Sometimes, though, we can be convinced otherwise. The Adam and Eve allegory in Genesis may have us buying into the "Eve curse" and punitive Deity of old theology. That fabled punishment has come to justify women suffering everything from childbearing and reproductive cycles involving pain and disease to vulnerability, violence, and second-class status.

It takes the Christ to restore whatever we thought we lost or lacked. This is illustrated in an incident in Jesus' ministry. One Sabbath, a crowd had assembled in a synagogue to hear this preacher. Among them was a woman afflicted with a condition that had kept her bent over for 18 years.

Her situation did not escape Jesus' attention. He called her forward and healed her. What an example of spiritual restoration! The woman stood straight before them as proof. Then he pressed all of them to think through the ramifications of God's love: "Ought not this woman, a daughter of Abraham whom Satan bound for eighteen years, be loosed from this bond on the Sabbath day?" (Luke 13:16, English Standard Version).

To grasp the full implications of Jesus' explanation, we need to understand that "Satan" is the Hebrew word for "adversary" or "accuser." Mary Baker Eddy defined this negative influence on human thought more broadly as whatever "opposes, denies, disputes" ("Science and Health with Key to the Scriptures," p. 580).

Since God is infinite and omnipotent, this negativity has no real personality or power. It's simply a way of thinking that binds us to limitations of all kinds – physical, mental, and cultural. The corrective is found in the Christ, which unites, affirms, and resolves, completely eliminating every adverse situation and condition.

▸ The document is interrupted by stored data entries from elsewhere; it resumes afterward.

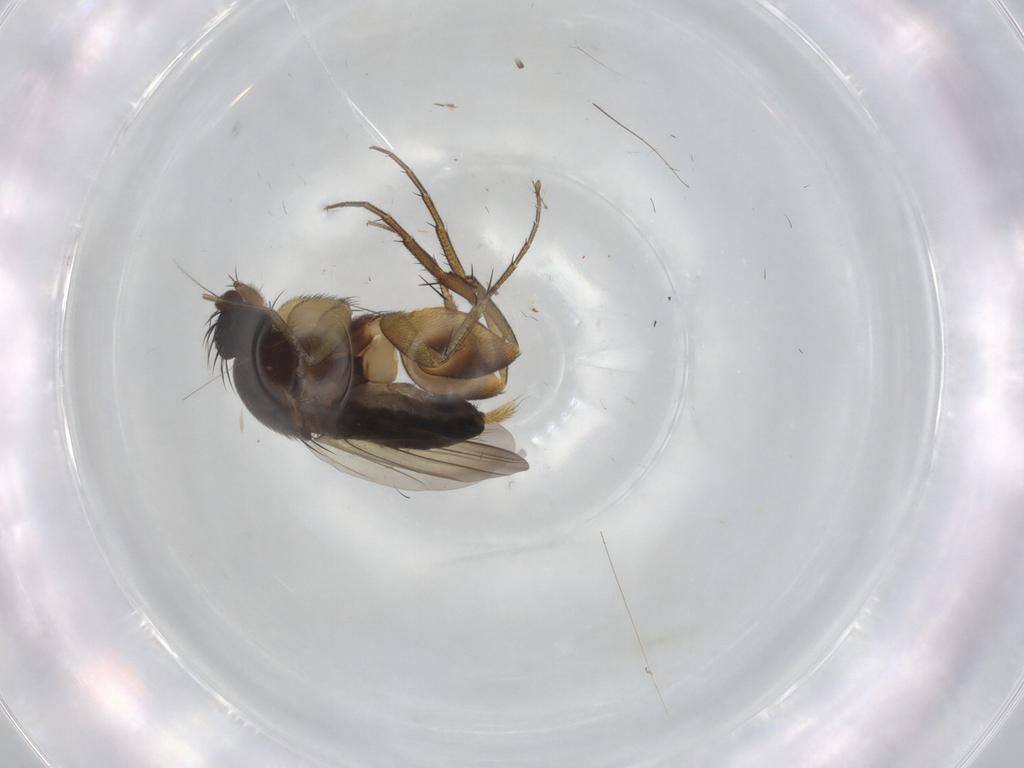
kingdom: Animalia
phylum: Arthropoda
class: Insecta
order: Diptera
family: Phoridae
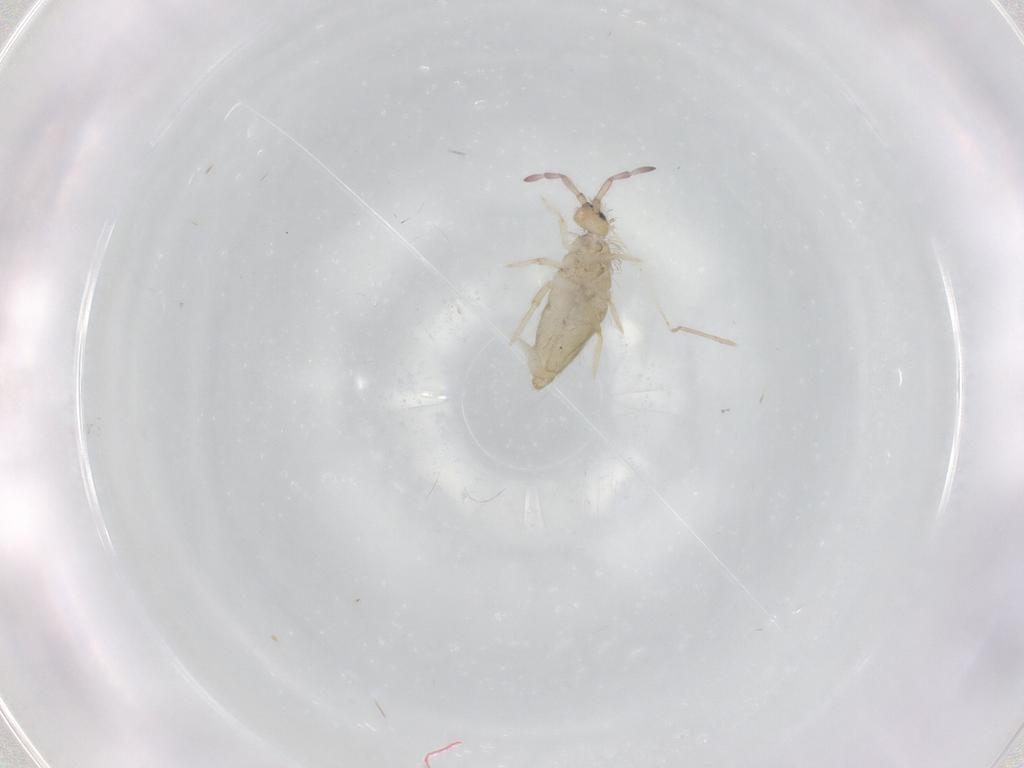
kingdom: Animalia
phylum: Arthropoda
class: Collembola
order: Entomobryomorpha
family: Entomobryidae
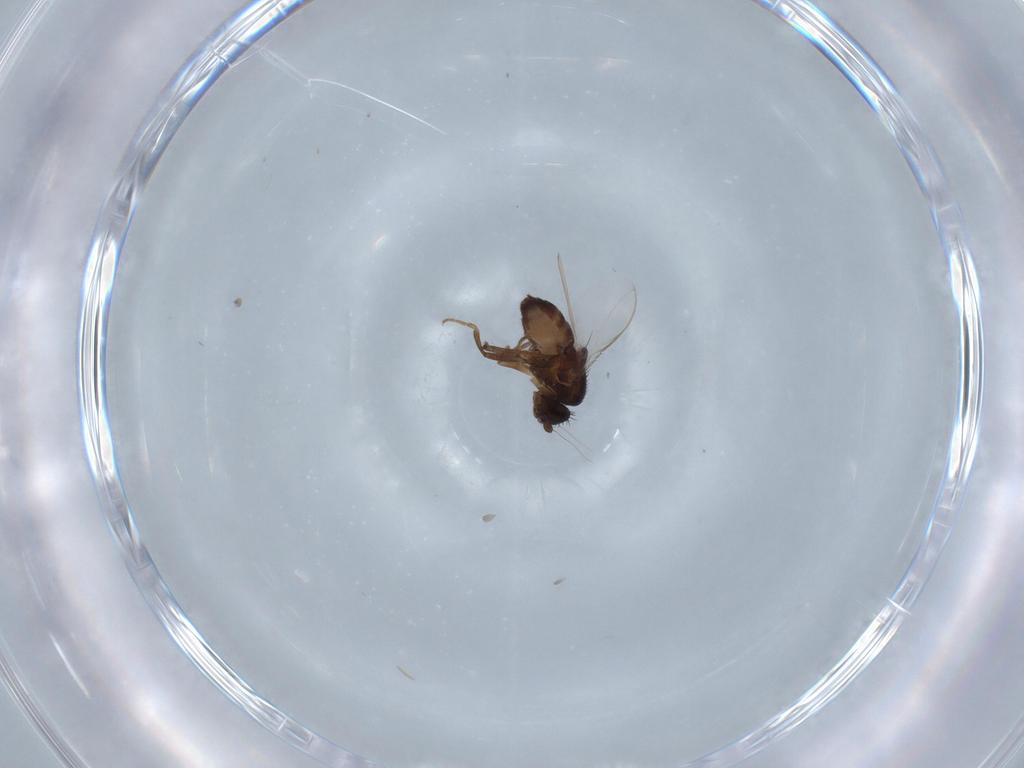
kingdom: Animalia
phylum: Arthropoda
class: Insecta
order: Diptera
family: Sphaeroceridae
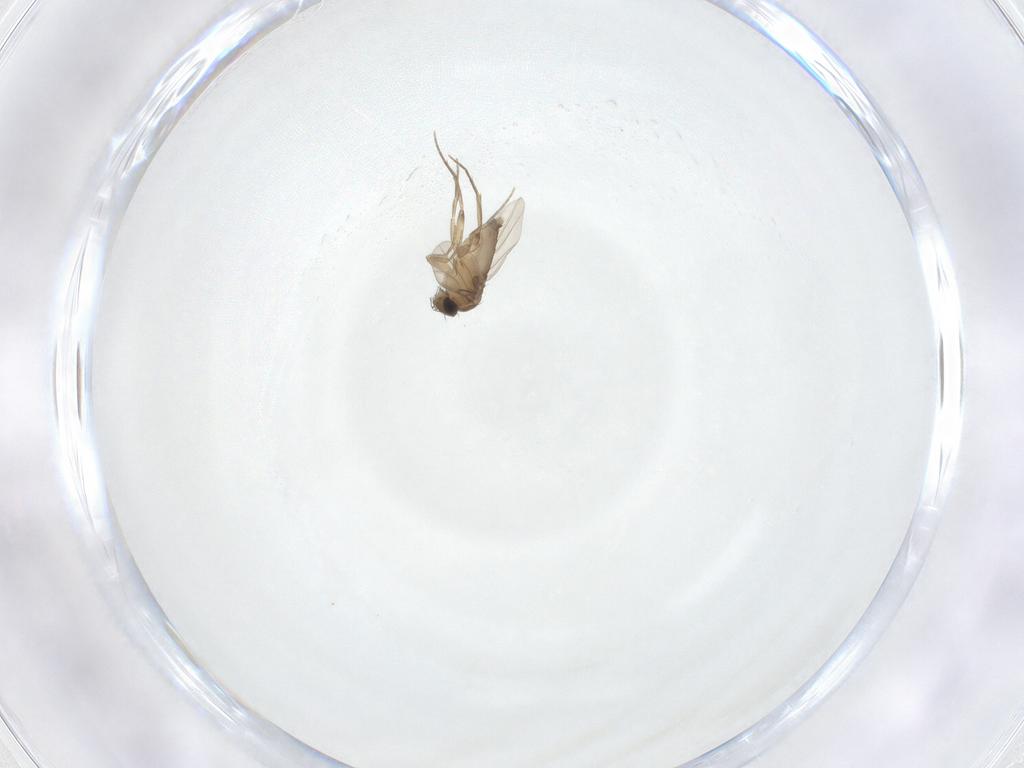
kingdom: Animalia
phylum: Arthropoda
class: Insecta
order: Diptera
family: Phoridae
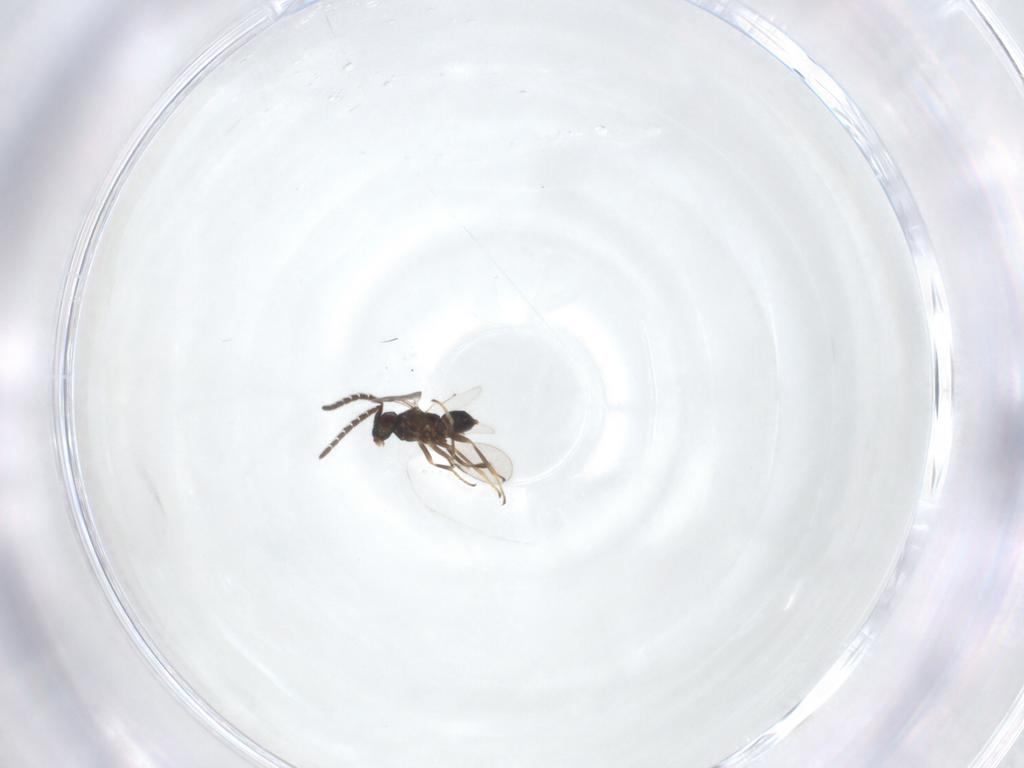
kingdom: Animalia
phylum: Arthropoda
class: Insecta
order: Hymenoptera
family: Encyrtidae
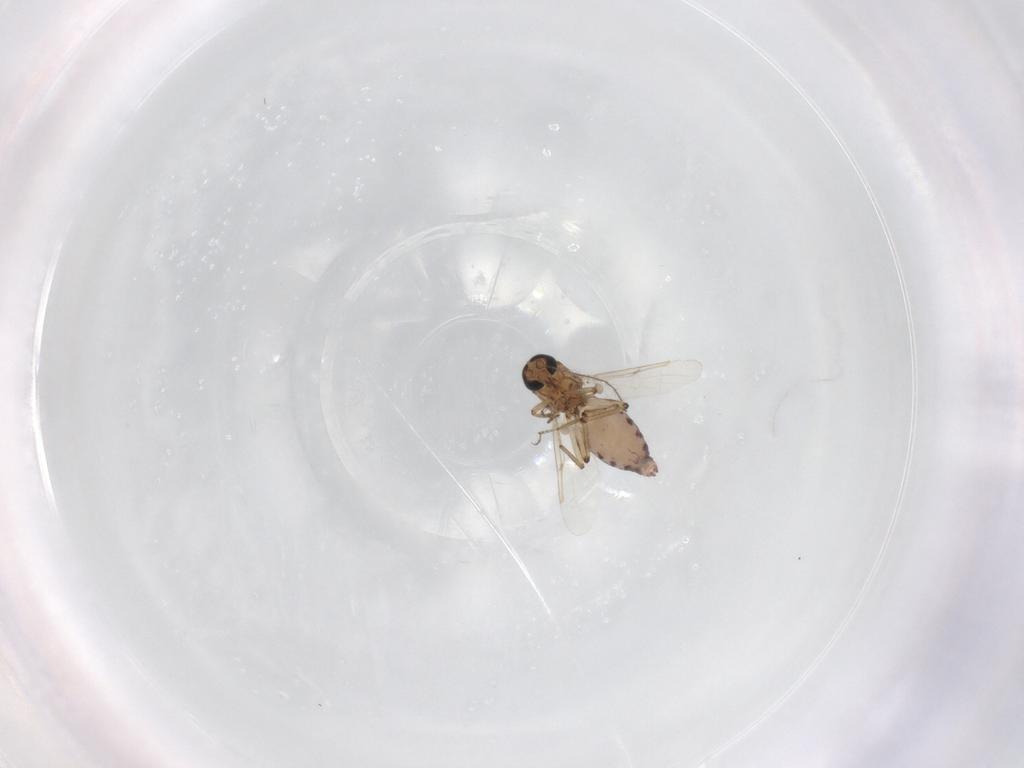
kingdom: Animalia
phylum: Arthropoda
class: Insecta
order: Diptera
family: Ceratopogonidae
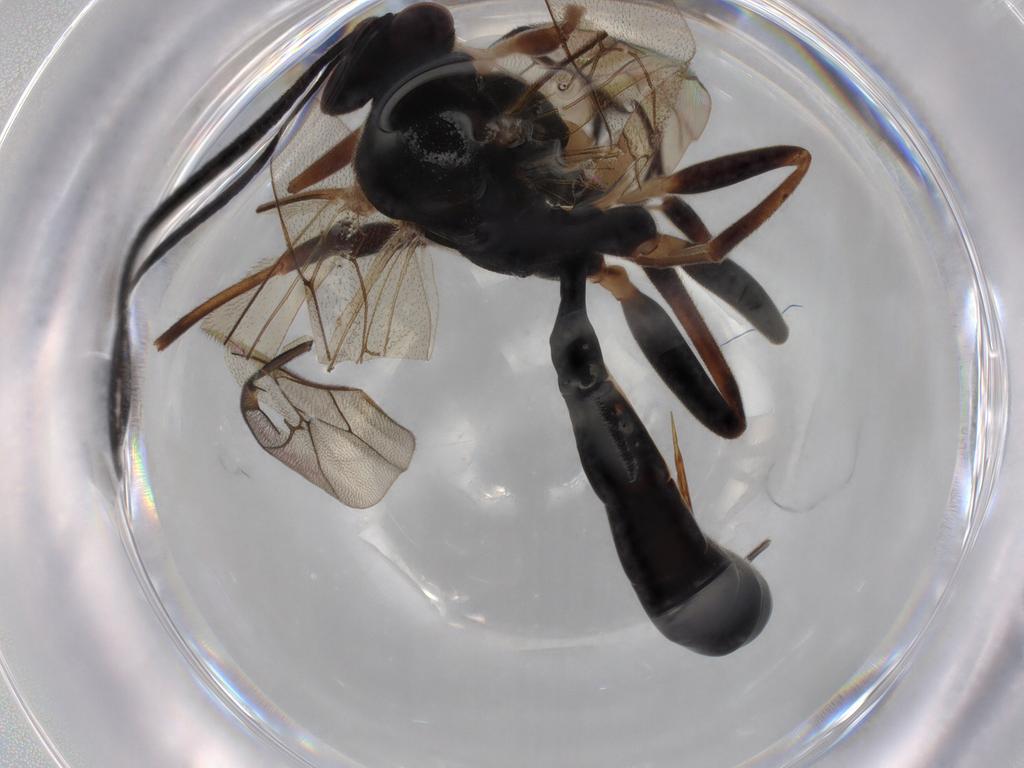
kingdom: Animalia
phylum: Arthropoda
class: Insecta
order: Hymenoptera
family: Ichneumonidae
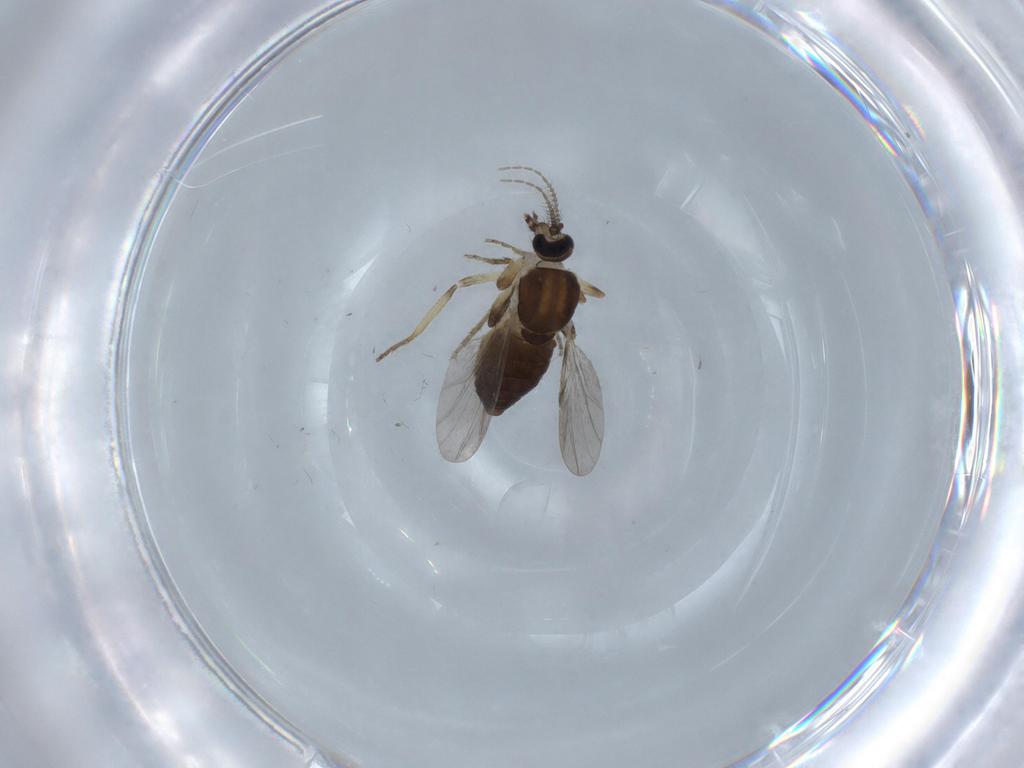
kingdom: Animalia
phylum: Arthropoda
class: Insecta
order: Diptera
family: Ceratopogonidae
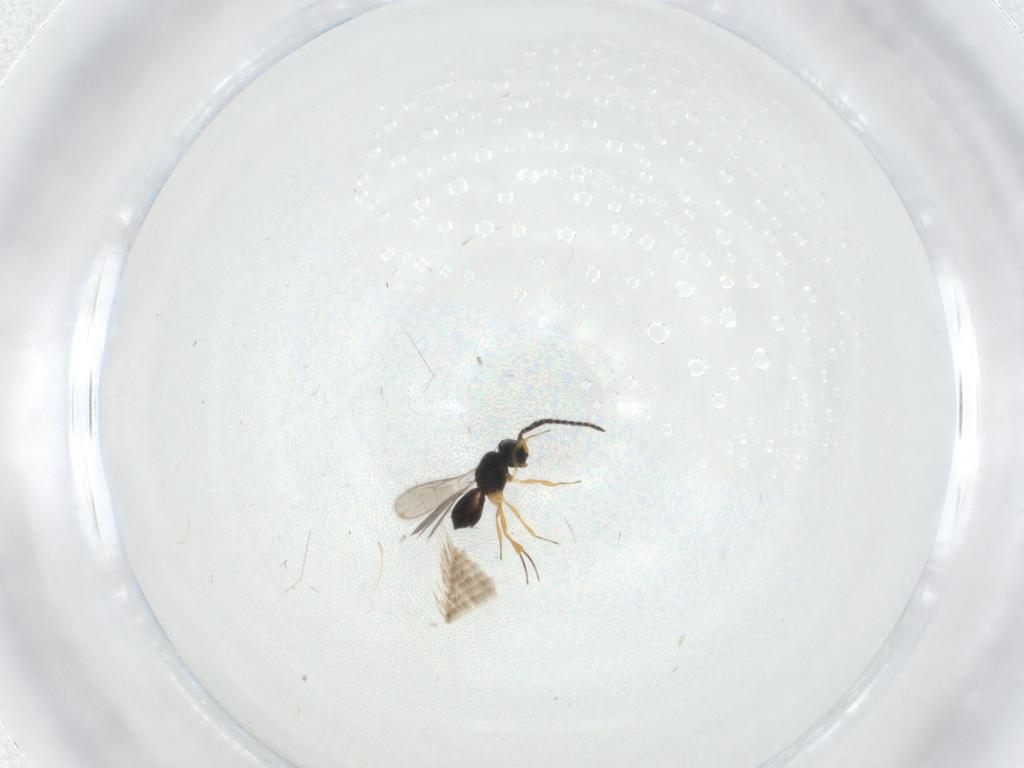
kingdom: Animalia
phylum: Arthropoda
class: Insecta
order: Hymenoptera
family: Scelionidae
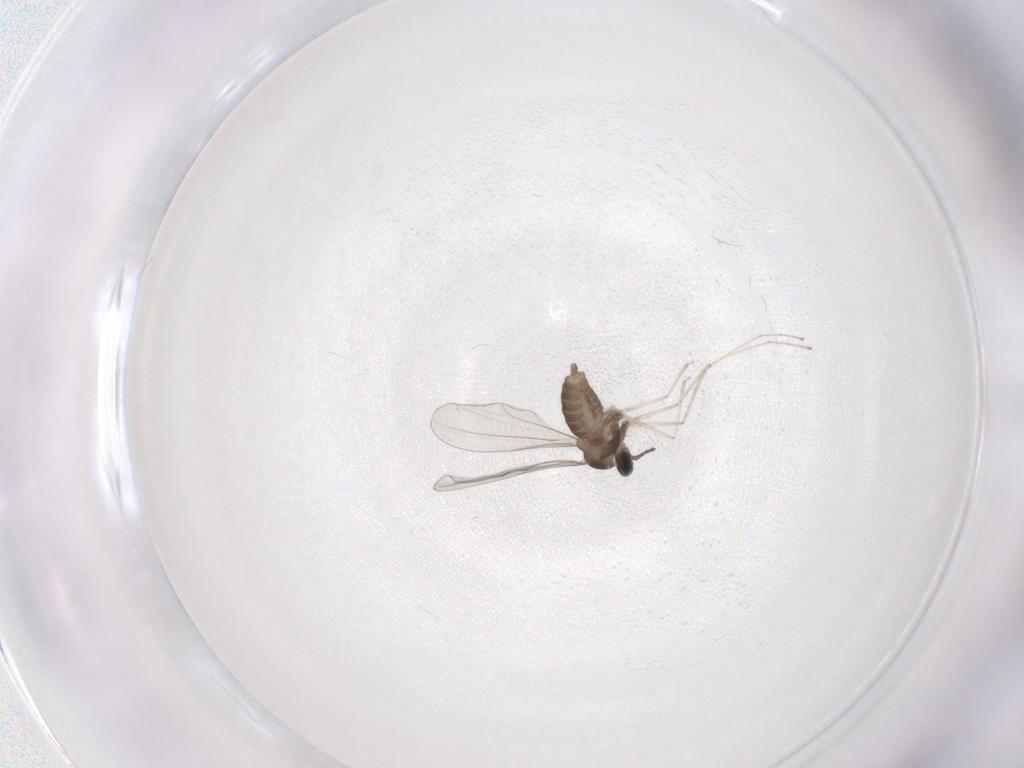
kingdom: Animalia
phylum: Arthropoda
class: Insecta
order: Diptera
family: Cecidomyiidae
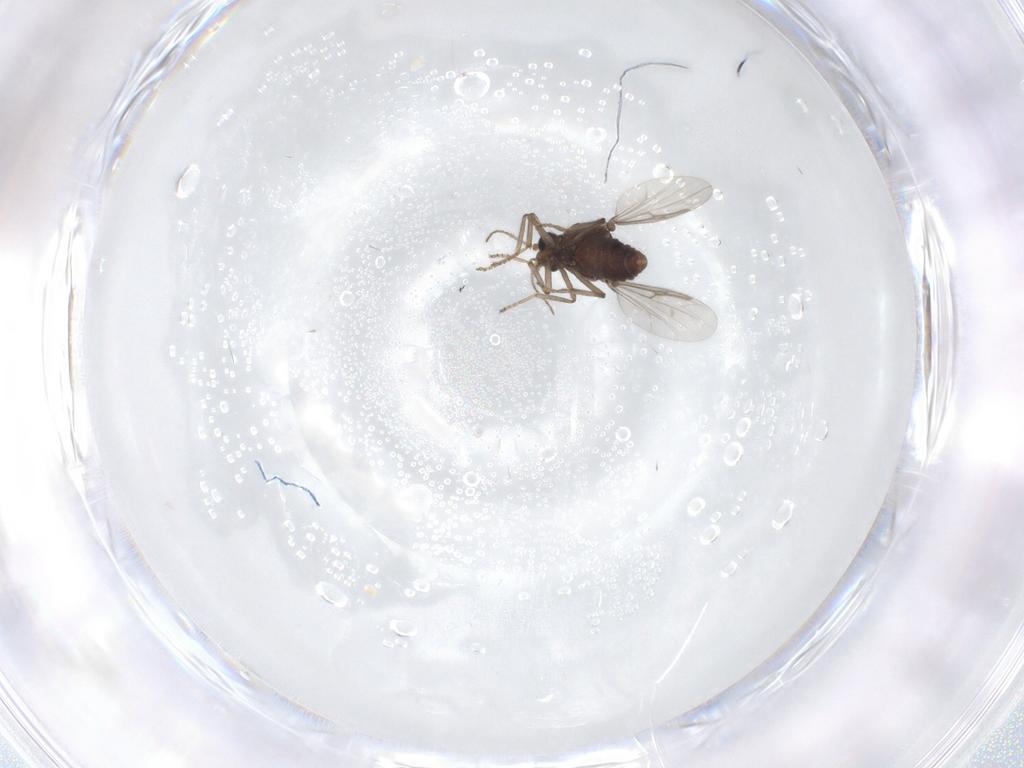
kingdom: Animalia
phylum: Arthropoda
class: Insecta
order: Diptera
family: Ceratopogonidae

Mrs. Eddy was another woman who thought, wrote, and acted outside the conventions of her times. She defined God as "Father-Mother" (Science and Health, p. 331). Father-hyphen-Mother. That simple hyphen is essential. It means each is equal in nature and that both are bound together; the fatherhood of God is equal to the motherhood of God, and they are inextricable from each other. So the motherhood of God does not weaken our understanding of the Divine. It completes it.

The lifting up of woman is not at the expense of man. Both are redeemed through Christ, which erases the disparities that burden either gender or that set them at odds with each other. Reflecting Father-Mother God, male and female work together as one.

Adapted from the Christian Science Sentinel in recognition of International Women's Day, March 8.